**YOUR INSTRUCTIONS**
Please write out exactly the lines of the data below from the line holding "现收到这样的码片序列：(-1 +1 -3" through the line holding "#### 19.什么是EPON和GPON？", and leave out the rest.

====

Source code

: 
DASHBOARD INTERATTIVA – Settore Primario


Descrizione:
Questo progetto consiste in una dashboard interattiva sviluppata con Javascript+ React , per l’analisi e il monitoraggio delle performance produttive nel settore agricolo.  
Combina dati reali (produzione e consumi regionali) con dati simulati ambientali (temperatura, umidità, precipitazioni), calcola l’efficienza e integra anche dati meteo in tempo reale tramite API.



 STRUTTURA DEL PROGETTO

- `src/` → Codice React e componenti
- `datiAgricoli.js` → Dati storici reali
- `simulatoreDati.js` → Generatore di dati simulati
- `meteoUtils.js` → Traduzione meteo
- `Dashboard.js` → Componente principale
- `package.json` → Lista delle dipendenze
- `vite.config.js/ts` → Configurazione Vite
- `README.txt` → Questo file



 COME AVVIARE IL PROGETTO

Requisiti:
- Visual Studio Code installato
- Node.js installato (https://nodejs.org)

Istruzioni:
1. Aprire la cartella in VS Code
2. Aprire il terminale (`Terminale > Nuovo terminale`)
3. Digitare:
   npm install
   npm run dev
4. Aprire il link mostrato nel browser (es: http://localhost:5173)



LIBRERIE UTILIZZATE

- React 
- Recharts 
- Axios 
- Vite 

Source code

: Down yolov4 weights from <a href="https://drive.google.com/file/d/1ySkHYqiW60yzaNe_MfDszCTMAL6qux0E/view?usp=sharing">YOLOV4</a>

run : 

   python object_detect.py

====

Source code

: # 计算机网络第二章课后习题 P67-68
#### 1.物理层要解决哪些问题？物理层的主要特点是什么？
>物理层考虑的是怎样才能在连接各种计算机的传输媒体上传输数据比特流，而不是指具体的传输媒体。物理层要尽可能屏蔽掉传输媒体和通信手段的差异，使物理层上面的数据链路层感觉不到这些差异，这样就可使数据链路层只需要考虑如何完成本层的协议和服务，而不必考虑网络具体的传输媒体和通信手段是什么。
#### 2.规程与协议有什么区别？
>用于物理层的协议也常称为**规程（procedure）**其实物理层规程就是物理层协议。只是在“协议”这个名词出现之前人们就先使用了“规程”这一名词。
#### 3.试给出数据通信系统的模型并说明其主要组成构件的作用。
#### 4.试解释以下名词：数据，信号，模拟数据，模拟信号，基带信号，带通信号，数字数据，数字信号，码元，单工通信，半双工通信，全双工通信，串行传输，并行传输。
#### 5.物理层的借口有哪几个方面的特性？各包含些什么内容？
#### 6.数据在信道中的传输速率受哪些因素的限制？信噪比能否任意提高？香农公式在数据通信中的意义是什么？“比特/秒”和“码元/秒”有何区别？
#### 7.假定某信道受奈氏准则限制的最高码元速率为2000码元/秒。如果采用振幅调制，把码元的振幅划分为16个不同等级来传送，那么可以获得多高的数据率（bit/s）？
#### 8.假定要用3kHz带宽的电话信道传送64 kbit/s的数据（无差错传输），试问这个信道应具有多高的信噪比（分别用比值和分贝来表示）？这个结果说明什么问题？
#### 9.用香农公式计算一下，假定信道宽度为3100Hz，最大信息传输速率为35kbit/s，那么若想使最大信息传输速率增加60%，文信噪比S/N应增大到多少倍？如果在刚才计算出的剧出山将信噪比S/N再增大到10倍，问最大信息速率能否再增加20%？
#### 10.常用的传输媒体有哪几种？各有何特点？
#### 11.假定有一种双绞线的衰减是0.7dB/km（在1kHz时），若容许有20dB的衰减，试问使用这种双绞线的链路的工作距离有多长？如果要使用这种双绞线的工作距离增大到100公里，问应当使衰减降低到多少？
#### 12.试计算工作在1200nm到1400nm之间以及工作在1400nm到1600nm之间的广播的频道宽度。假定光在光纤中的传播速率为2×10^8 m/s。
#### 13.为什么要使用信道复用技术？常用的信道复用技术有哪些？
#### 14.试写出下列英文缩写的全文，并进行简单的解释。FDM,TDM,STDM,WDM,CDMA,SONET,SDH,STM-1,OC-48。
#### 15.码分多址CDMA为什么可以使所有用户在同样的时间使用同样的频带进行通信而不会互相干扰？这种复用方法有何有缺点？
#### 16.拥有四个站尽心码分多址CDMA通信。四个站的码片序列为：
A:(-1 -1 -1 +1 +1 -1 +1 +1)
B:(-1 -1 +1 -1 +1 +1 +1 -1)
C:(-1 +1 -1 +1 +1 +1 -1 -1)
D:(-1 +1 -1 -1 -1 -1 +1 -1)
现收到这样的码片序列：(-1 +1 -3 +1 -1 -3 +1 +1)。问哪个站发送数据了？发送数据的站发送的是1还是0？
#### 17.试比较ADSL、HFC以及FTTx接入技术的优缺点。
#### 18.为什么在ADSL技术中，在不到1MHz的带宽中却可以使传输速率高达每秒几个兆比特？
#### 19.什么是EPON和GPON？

====

**PROBLEM SOLUTION**
现收到这样的码片序列：(-1 +1 -3 +1 -1 -3 +1 +1)。问哪个站发送数据了？发送数据的站发送的是1还是0？
#### 17.试比较ADSL、HFC以及FTTx接入技术的优缺点。
#### 18.为什么在ADSL技术中，在不到1MHz的带宽中却可以使传输速率高达每秒几个兆比特？
#### 19.什么是EPON和GPON？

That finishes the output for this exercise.